Canadian and Mexican oil producers could must decrease costs and redirect shipments to Asia if US President-elect Donald Trump enforces a 25% import tariff on crude from these international locations, in response to merchants and analysts.
Two sources with data of Trump’s plan revealed to Reuters that crude oil is unlikely to be exempt from potential tariff hikes on Canadian and Mexican imports, regardless of warnings from the US oil business concerning the detrimental influence on customers, the business, and nationwide safety.
Canada and Mexico are the highest two petroleum exporters to the United States, contributing 52% and 11% of its gross imports, respectively, knowledge from the US Energy Information Administration confirmed.
The United States accounts for 61% of waterborne flows from Canada, and 56% from Mexico, ship monitoring knowledge from Kpler confirmed.
Canadian waterborne crude exports have jumped 65% to about 530,000 barrels per day (bpd) in 2024, the info confirmed, after the opening of the expanded Trans-Mountain pipeline elevated shipments to the US and Asia.
“The Canadian producers, in the event that they face export constraints, if they don’t seem to be in a position to re-route their barrels that beforehand have been exported to US to different markets, could face deeper reductions and can also endure some income losses,” Daan Struyven, co-head of worldwide commodities analysis at Goldman Sachs stated.
Canada and Mexico export primarily heavy high-sulphur crude that’s processed by complicated refineries within the US and most of Asia.
“The influence is all on the heavy grades. What are the US refiners going to do? Even Saudi Arabian Heavy crude is proscribed,” a Singapore-based dealer stated, including that some US refiners can solely obtain crude through pipelines, limiting their choices for imports.
“Either the producer or the refiner must take up the tariffs,” he stated, including that Canadian producers must low cost their oil extra to draw demand from Asian refiners and canopy long-distance transport prices.
Refining sources in Asia and analysts stated they anticipate to see extra Canadian and Mexican oil heading to Asia if Trump imposes the tariffs.

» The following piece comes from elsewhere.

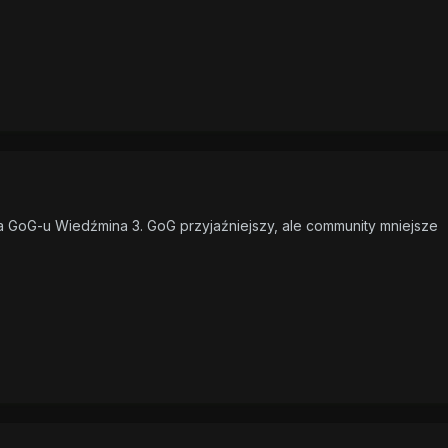
 GoG-u Wiedźmina 3. GoG przyjaźniejszy, ale community mniejsze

“We are prone to see fairly some quantity going to China and India, the place refiners’ configurations are in a position to refine the crude,” stated LSEG analyst Anh Pham.
TMX exports to Asia have risen in current months as Asian refiners led by Chinese processors check the brand new grades. However, Mexican exports are down 21% to about 860,000 bpd this 12 months.
European refiners are much less prone to pounce on cheaper Mexican and Canadian cargoes, Energy Aspects analyst Christopher Haines informed Reuters.
Tariffs on Mexico “would probably unlock some crude for Spanish refiners that take Maya, however Asia may simply take up any volumes not offered into the US Gulf, so there will likely be competitors,” he stated, including that European refiners sometimes do not import a lot Canadian crude.
Exports of Mexican crude to Europe have averaged round 191,000 bpd thus far this 12 months, 81% of which was delivered to Spain, in response to Kpler. Canadian flows are decrease at 85,000 bpd.
Still, some merchants and Goldman Sachs analysts stay sceptical that Trump would truly impose the tariffs, which he has beforehand used as a negotiating device, as doing so would drive inflation for US customers and refiners.